Thanks for yet another great piece, Alberto! As someone working with SEO and content, I've been wondering how ongoing AI trends will affect the field, especially if we get to a point where search engines can reliably consolidate and deliver answers across multiple sources.
What will that mean for the entire "thought leadership" approach where companies try to become knowledge hubs for topics and keywords related to their products and services. Today, the reward is "free" organic traffic...but what if people no longer have the incentive to click through to the company site because LM+SE combo becomes much better at delivering thorough, accurate, and neutral answers?
I'm very curious to see how this plays out.

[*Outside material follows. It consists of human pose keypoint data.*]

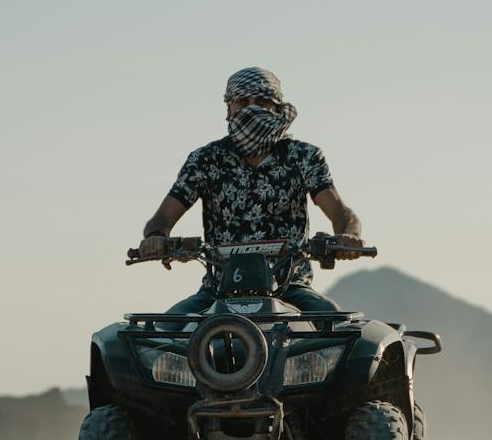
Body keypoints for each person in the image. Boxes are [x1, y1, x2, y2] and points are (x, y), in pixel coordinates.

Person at [136, 66, 367, 321]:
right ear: (228, 110)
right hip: (218, 289)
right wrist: (155, 237)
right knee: (161, 335)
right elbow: (162, 218)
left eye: (261, 101)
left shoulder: (303, 156)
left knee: (337, 328)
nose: (251, 109)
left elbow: (338, 210)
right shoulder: (204, 160)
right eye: (242, 102)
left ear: (277, 108)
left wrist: (348, 236)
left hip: (289, 287)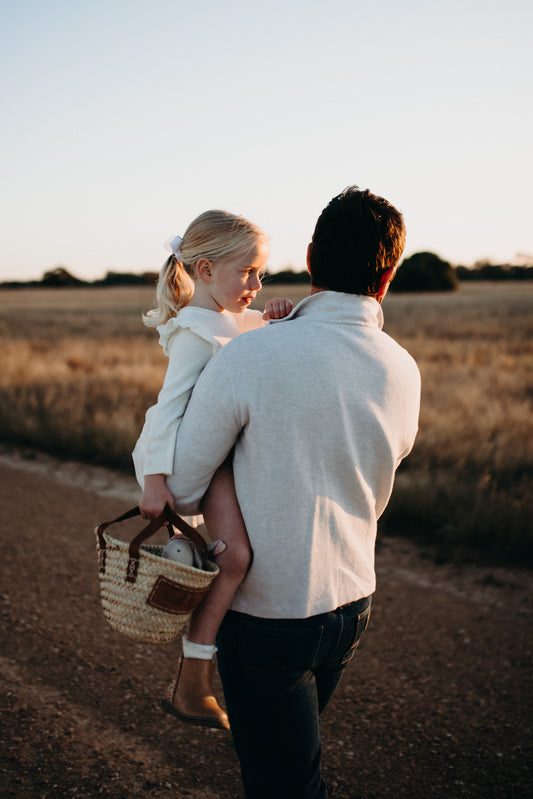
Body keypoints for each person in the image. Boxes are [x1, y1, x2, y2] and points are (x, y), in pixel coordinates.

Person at [166, 186, 422, 798]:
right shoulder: (403, 368)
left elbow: (180, 490)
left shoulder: (250, 355)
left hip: (268, 617)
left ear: (310, 259)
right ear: (387, 276)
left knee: (283, 785)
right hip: (353, 604)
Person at [132, 209, 292, 731]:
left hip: (239, 454)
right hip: (210, 464)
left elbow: (261, 346)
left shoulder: (234, 319)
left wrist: (277, 317)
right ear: (203, 269)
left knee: (249, 554)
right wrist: (154, 479)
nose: (257, 283)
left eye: (261, 273)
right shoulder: (194, 333)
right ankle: (194, 678)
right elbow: (164, 410)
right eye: (248, 272)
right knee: (236, 558)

Very interesting analysis. The problem that I keep coming back to is that search ads constitute something like 80% of Google's revenue (and a smaller, albeit still large, percentage of Alphabet's as a whole). This means that MSFT, if it wanted to, would only have to bleed off a small amount of Google's search revenue to seriously harm Google's ability to generate revenue and so finance its operations. On the other hand, Google (and its parent, Alphabet) has a strong balance sheet, so it could finance a war of attrition with MSFT for a while. But its stock would tank, and so its ability to recruit and retain employees would decline. MSFT, on the other hand, has a more diversified revenue stream, and if it decides that it's willing to finance losses on Bing for a while, it won't be as harmed by that decision. Of course, I am looking at this through a financial, not technological, lens. But I very much see this as an Innovator's Dilemma kind of problem, as articulated by Clayton Christensen in his book of the same name.